_Description of the task_.
Go through the data below and copy it exactly, skipping every picture.

[Collected data entries]

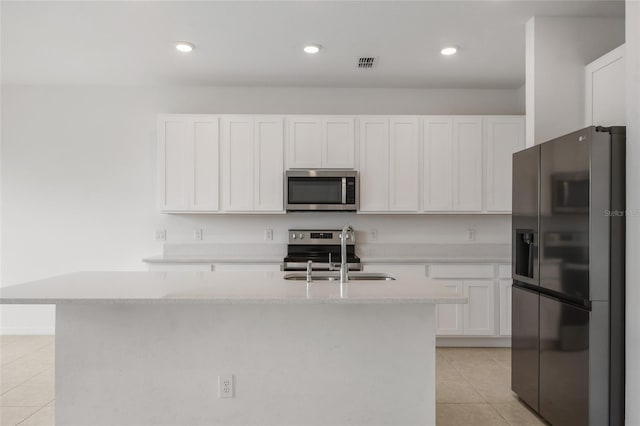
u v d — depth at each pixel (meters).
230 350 2.28
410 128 4.30
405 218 4.62
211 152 4.26
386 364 2.29
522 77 4.31
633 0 2.08
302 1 2.84
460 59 3.84
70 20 3.11
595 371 2.13
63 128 4.58
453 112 4.66
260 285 2.28
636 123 2.06
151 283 2.34
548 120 3.02
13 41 3.46
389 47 3.58
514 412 2.77
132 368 2.27
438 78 4.34
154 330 2.27
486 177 4.29
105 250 4.61
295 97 4.63
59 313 2.26
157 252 4.61
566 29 3.04
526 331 2.79
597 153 2.13
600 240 2.13
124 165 4.61
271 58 3.82
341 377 2.29
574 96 3.03
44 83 4.51
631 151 2.09
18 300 1.94
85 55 3.76
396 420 2.29
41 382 3.22
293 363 2.29
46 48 3.60
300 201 4.23
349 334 2.29
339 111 4.64
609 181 2.13
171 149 4.24
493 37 3.39
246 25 3.18
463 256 4.60
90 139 4.59
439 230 4.63
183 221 4.61
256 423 2.29
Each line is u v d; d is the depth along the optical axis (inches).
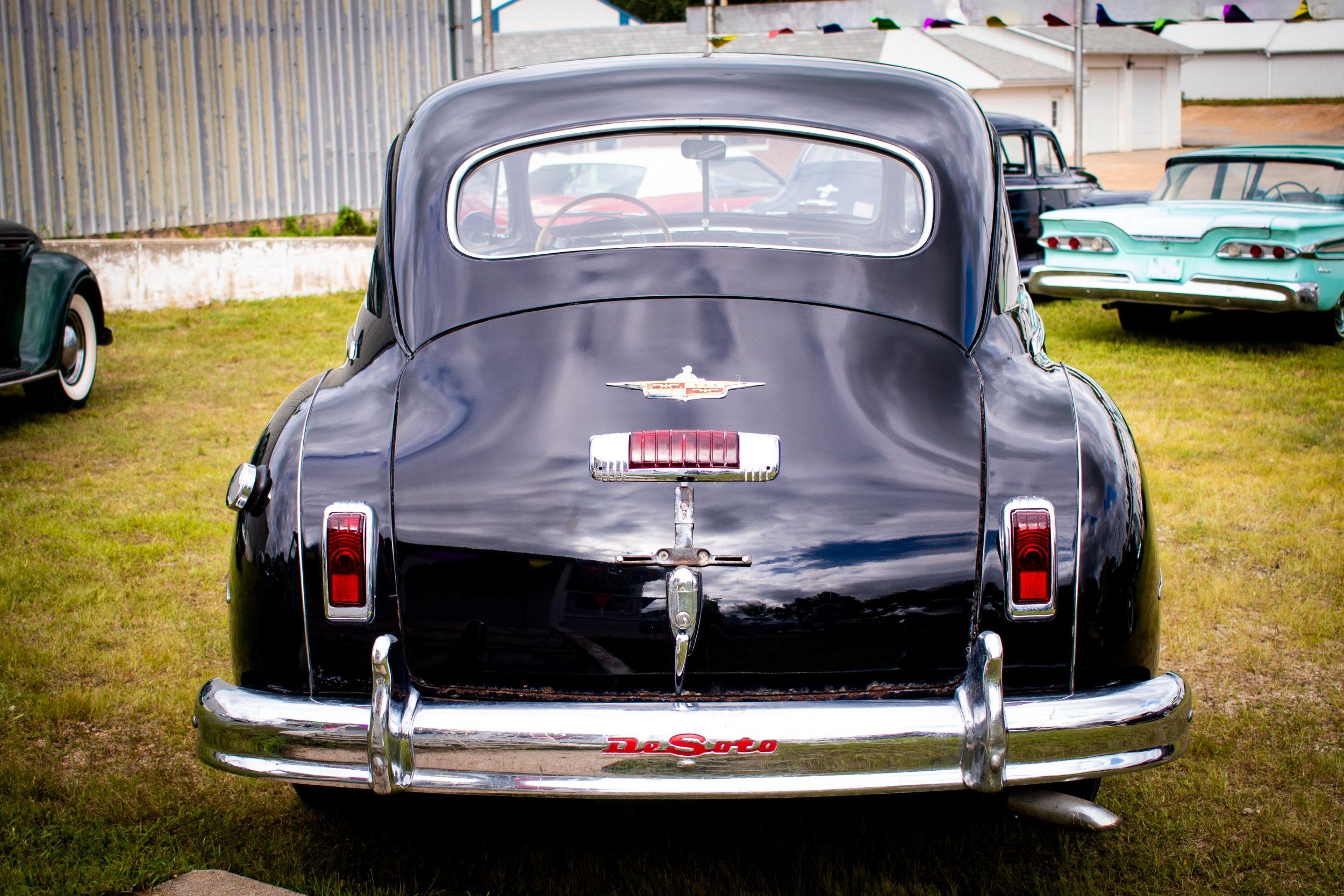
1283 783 111.7
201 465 224.2
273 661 86.4
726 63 113.1
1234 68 1766.7
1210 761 115.8
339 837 104.7
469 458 86.7
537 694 84.7
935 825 106.2
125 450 234.5
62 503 198.7
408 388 93.0
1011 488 84.4
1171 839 102.9
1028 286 348.5
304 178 573.3
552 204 126.0
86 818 105.8
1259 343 339.6
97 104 487.5
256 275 439.2
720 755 78.9
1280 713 125.4
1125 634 85.0
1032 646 83.7
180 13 511.5
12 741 120.3
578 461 85.5
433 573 84.1
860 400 88.8
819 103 107.0
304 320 391.5
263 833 105.1
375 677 80.6
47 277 251.0
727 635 82.7
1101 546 84.2
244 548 87.9
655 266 98.3
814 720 78.9
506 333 94.7
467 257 100.6
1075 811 82.1
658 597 82.7
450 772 80.5
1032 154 435.5
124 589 161.2
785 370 90.2
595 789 79.4
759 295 95.9
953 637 83.4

_Worked solution_.
u v d — depth at each pixel (meters).
230 350 2.28
410 128 4.30
405 218 4.62
211 152 4.26
386 364 2.29
522 77 4.31
633 0 2.08
302 1 2.84
460 59 3.84
70 20 3.11
595 371 2.13
63 128 4.58
453 112 4.66
260 285 2.28
636 123 2.06
151 283 2.34
548 120 3.02
13 41 3.46
389 47 3.58
514 412 2.77
132 368 2.27
438 78 4.34
154 330 2.27
486 177 4.29
105 250 4.61
295 97 4.63
59 313 2.26
157 252 4.61
566 29 3.04
526 331 2.79
597 153 2.13
600 240 2.13
124 165 4.61
271 58 3.82
341 377 2.29
574 96 3.03
44 83 4.51
631 151 2.09
18 300 1.94
85 55 3.76
396 420 2.29
41 382 3.22
293 363 2.29
46 48 3.60
300 201 4.23
349 334 2.29
339 111 4.64
609 181 2.13
171 149 4.24
493 37 3.39
246 25 3.18
463 256 4.60
90 139 4.59
439 230 4.63
183 221 4.61
256 423 2.29
Each line is u v d; d is the depth along the optical axis (inches).
1283 783 111.7
201 465 224.2
273 661 86.4
726 63 113.1
1234 68 1766.7
1210 761 115.8
339 837 104.7
469 458 86.7
537 694 84.7
935 825 106.2
125 450 234.5
62 503 198.7
408 388 93.0
1011 488 84.4
1171 839 102.9
1028 286 348.5
304 178 573.3
552 204 126.0
86 818 105.8
1259 343 339.6
97 104 487.5
256 275 439.2
720 755 78.9
1280 713 125.4
1125 634 85.0
1032 646 83.7
180 13 511.5
12 741 120.3
578 461 85.5
433 573 84.1
860 400 88.8
819 103 107.0
304 320 391.5
263 833 105.1
375 677 80.6
47 277 251.0
727 635 82.7
1101 546 84.2
244 548 87.9
655 266 98.3
814 720 78.9
506 333 94.7
467 257 100.6
1075 811 82.1
658 597 82.7
450 772 80.5
1032 154 435.5
124 589 161.2
785 370 90.2
595 789 79.4
759 295 95.9
953 637 83.4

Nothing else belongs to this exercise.